The code is rudimentary, it could be optimized by implementing functions or objects in such a way that they perform the same task using fewer lines of code.

Model Automation

This is a complicated task. To automate the model it is necessary to eliminate the need for the user to manually enter the parameters when switching between images.

The parameters that present the most difficulty for this task are the hysteresis parameters of the Canny edge detector, the angle of rotation of the image and the diagonal parameters for tril & triu operations.

  • Hysteresis parameters

    Tt may be possible to develop a model that determines the optimal parameters to use in the Canny edge detector. One way to do this would be to train a machine learning model with a set of input images and the expected outputs (the edges detected by Canny with different parameters). Then, the trained model could be used to predict which set of parameters should be used to achieve the best results on new images.

  • Angle of Rotation

    This seems to be more manageable. One way to perform image alignment is to use feature-based methods, which identify distinctive features in the images and use them to determine the transformation needed to align the images. Another approach is to use intensity-based methods, which minimize the difference in intensity between the images being aligned.

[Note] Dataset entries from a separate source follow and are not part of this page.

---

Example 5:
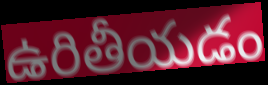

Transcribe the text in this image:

ఉరితీయడం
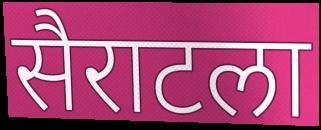
सैराटला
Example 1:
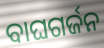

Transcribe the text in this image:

ବାଘଗର୍ଜନ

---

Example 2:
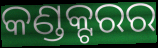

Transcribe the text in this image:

କଣ୍ଡକ୍ଟରର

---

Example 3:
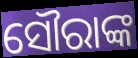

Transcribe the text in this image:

ସୌରାଙ୍କ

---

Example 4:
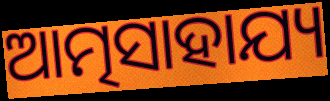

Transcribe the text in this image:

ଆତ୍ମସାହାଯ୍ୟ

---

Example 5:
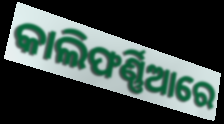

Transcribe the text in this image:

କାଲିଫର୍ଣ୍ଣିଆରେ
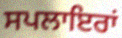
ਸਪਲਾਇਰਾਂ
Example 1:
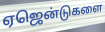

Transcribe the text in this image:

ஏஜென்டுகளை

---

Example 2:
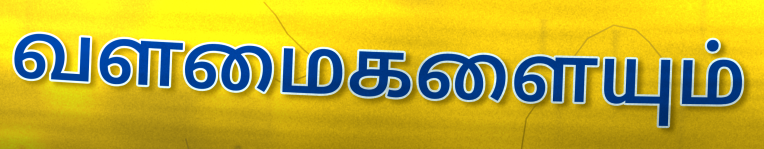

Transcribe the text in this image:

வளமைகளையும்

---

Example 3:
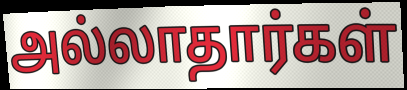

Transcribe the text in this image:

அல்லாதார்கள்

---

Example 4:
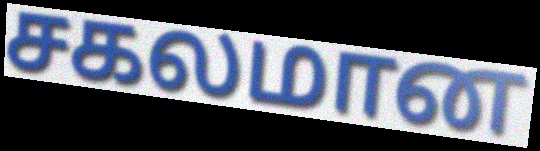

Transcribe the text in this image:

சகலமான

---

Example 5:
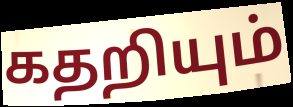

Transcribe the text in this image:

கதறியும்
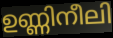
ഉണ്ണിനീലി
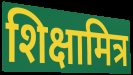
शिक्षामित्र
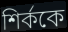
শির্ককে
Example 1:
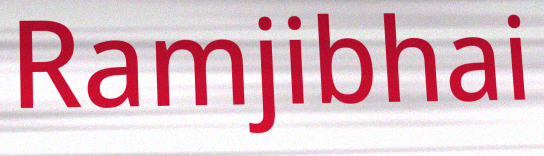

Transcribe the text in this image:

Ramjibhai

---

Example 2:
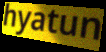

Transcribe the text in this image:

hyatun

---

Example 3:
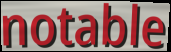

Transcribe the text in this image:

notable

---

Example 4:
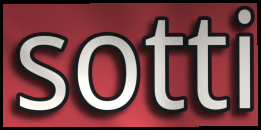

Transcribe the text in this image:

sotti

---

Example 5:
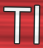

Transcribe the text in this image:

Tl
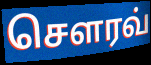
சௌரவ்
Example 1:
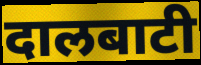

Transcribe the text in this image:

दालबाटी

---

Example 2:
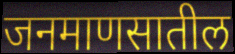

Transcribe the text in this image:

जनमाणसातील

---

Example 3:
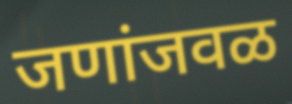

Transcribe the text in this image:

जणांजवळ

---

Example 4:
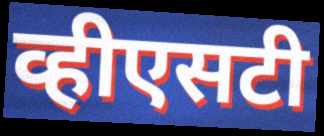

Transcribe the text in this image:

व्हीएसटी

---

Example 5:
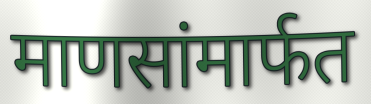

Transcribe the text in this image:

माणसांमार्फत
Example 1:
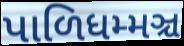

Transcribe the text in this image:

પાળિધમ્મઞ્ચ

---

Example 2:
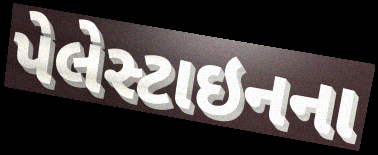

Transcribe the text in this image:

પેલેસ્ટાઇનના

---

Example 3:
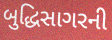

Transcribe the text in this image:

બુદ્ધિસાગરની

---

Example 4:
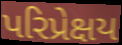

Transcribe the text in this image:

પરિપ્રેક્ષય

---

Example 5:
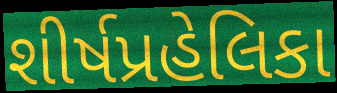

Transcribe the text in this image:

શીર્ષપ્રહેલિકા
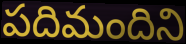
పదిమందిని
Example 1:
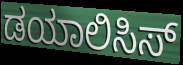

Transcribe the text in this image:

ಡಯಾಲಿಸಿಸ್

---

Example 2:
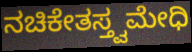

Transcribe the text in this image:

ನಚಿಕೇತಸ್ತ್ವಮೇಧಿ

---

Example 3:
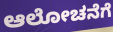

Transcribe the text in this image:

ಆಲೋಚನೆಗೆ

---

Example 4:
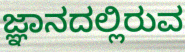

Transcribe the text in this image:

ಜ್ಞಾನದಲ್ಲಿರುವ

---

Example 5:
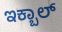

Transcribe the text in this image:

ಇಕ್ಬಾಲ್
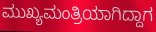
ಮುಖ್ಯಮಂತ್ರಿಯಾಗಿದ್ದಾಗ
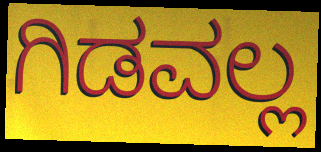
ಗಿಡವಲ್ಲ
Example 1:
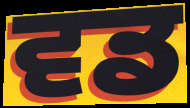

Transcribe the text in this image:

ਵਡ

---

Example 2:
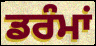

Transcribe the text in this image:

ਡਰੰਮਾਂ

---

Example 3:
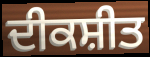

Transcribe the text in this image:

ਦੀਕਸ਼ੀਤ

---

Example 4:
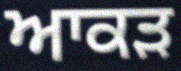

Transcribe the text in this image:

ਆਕੜ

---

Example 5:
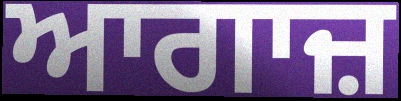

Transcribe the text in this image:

ਆਗਾਜ਼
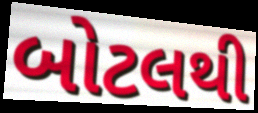
બોટલથી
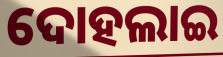
ଦୋହଲାଇ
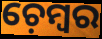
ଚ଼େମ୍ୱର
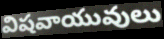
విషవాయువులు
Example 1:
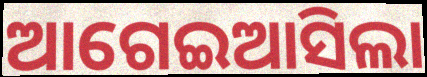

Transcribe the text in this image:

ଆଗେଇଆସିଲା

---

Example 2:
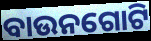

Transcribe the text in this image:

ବାଉନଗୋଟି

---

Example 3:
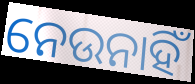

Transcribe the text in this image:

ନେଉନାହିଁ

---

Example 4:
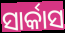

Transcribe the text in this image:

ସାର୍କାସ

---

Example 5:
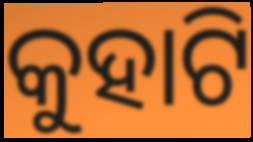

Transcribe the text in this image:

କୁହାଟି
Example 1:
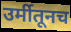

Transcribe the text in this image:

उर्मीतूनच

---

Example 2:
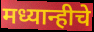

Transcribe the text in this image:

मध्यान्हीचे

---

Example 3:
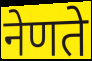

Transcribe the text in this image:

नेणते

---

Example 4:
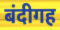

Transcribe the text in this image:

बंदीगह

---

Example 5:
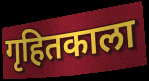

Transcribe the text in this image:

गृहितकाला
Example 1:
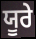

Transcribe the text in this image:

ਯੂਰੇ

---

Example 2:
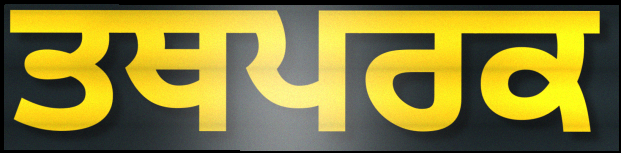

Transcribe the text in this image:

    Once the transformation needed to align the images has been determined, the angle of rotation can be calculated from the transformation matrix. It is also possible to use machine learning techniques, such as a convolutional neural network, to learn the transformation needed to align the images from a training set of aligned images.

  • Tril & Triu Parameters

    To eliminate the need to manually determine these parameters, it may be useful to use morphological operations to improve the processing. For example, erosion can be used to remove noise or dilation can be used to connect parts of an object that have been separated by an edge detector.